| Compiti richiesti |
1. Nel brano sull'immigrazione, che cosa ha sottolineato il ministro Piantedosi?
2. Riporta con le parole del testo tutto ciò che, secondo il brano sull'immigrazione, «occorre» o «bisogna» fare.
3. Prosegui il brano sull'immigrazione clandestina dopo la sua ultima frase.

Le norme attuali – ancor più penalizzanti per chi ha l’onere del soccorso – sono stringenti, ma chi viene soccorso in mare e portato a terra non può essere accusato di immigrazione clandestina. Ma non può nemmeno essere “buttato” in uno dei tanti centri di accoglienza che hanno fatto la fortuna di alcuni avventurieri italiani che ne hanno preso in più occasioni la gestione. E bene ha fatto il ministro Piantedosi a sottolineare l’esigenza di poter ricorrere al commissariamento dei centri di permanenza temporanea .
La Meloni si è detta convinta che la lotta ai trafficanti sia il primo obiettivo: ribadiamo, non sono gli scafisti (che vanno comunque perseguiti e condannati pesantemente) ma occorre individuare e colpire i veri boss della migrazione clandestina. L‘intelligence serve proprio a scovare i responsabili: occorre un intervento internazionale, sotto l’egida dell’Onu, che scopra i centri veri del traffico di esseri umani. L’aumento delle pene per i trafficanti potrà intimorire appena un po’ gli scafisti (ripetiamo altri disperati, pur senza coscienza, al soldo dei veri trafficanti) ma non stronca il traffico. In buona sostanza, bisogna individuare e colpire i veri trafficanti, le menti di questo infame mercato di nuovi “schiavi”.

| Dati mostrati |
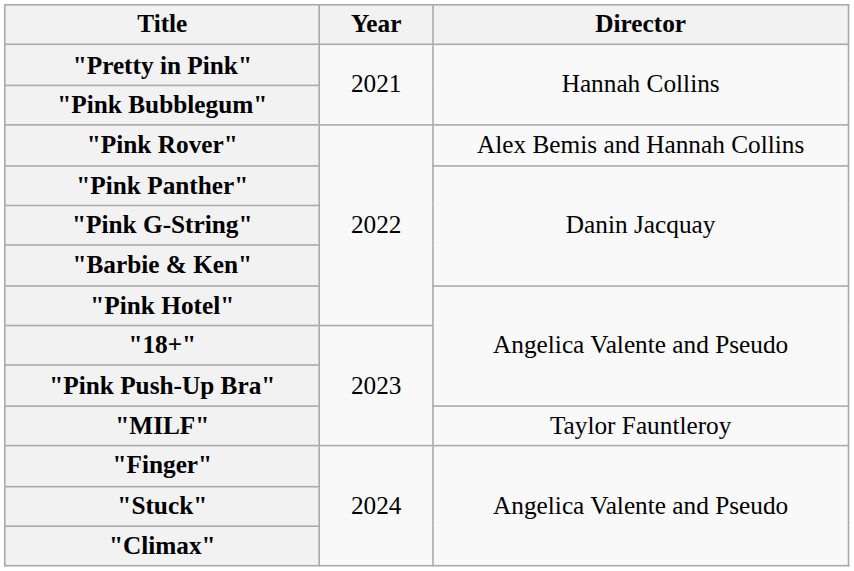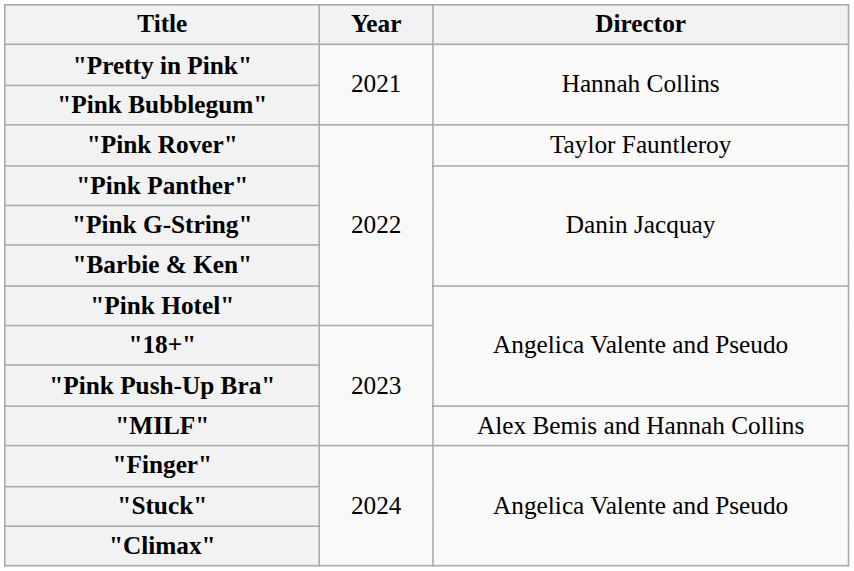"Pink Rover" | Director: Alex Bemis and Hannah Collins -> Taylor Fauntleroy
"MILF" | Director: Taylor Fauntleroy -> Alex Bemis and Hannah Collins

| In risposta |
1. L'esigenza di poter ricorrere al commissariamento dei centri di permanenza temporanea.

2.
- individuare e colpire i veri boss della migrazione clandestina
- un intervento internazionale, sotto l'egida dell'Onu, che scopra i centri veri del traffico di esseri umani
- individuare e colpire i veri trafficanti, le menti di questo infame mercato di nuovi "schiavi"

3.
Il modello di inclusione Mimmo Lucano, da molti disprezzato e oltraggiato, in realtà è il percorso che si dovrebbe seguire ripopolando i borghi abbandonati, ripristinando le case diroccate, offrendo opportunità di inserimento e crescita sociale, perché la lotta – più che giusta annunciata dalla Meloni – ai mercanti di carne umana va fatta senza tregua, ma senza dimenticare l’obbligo cristiano dell’accoglienza e della fraternità verso chi fugge dalla propria terra.
Una curiosità: il Consiglio dei Ministri in Calabria non è una novità: l’aveva già convocato Giuseppe Conte, quando in pompa magna la ministra Grillo alla Prefettura di Reggio presentava, con malcelato orgoglio, sostenuta dalla truppa pentastellata calabrese, il decreto per la sanità calabrese che tanti guasti ha poi provocato. Come se già non fosse abbastanza disastrata la sanità calabrese, che il “buon” Occhiuto sta perigliosamente cercando di rimettere in sesto (e su cui si giocherà l’eventuale bis da governatore).
Ma oggi non parliamo di sanità, parliamo di umanità, che i calabresi hanno dimostrato di avere in quantità industriale e di come il Governo pensa di risolvere il problema. Il nuovo decreto immigrazione non è esaustivo e mostra diverse lacune. Il nuovo reato che va a integrare il testo unico sull’immigrazione prevede responsabilità precise a carico degli scafisti. È un deterrente, non una soluzione per interrompere i viaggi della disperazione. In attesa di una soluzione che pur appare lontana, questo provvedimento non distolga dagli obblighi di accoglienza. (s)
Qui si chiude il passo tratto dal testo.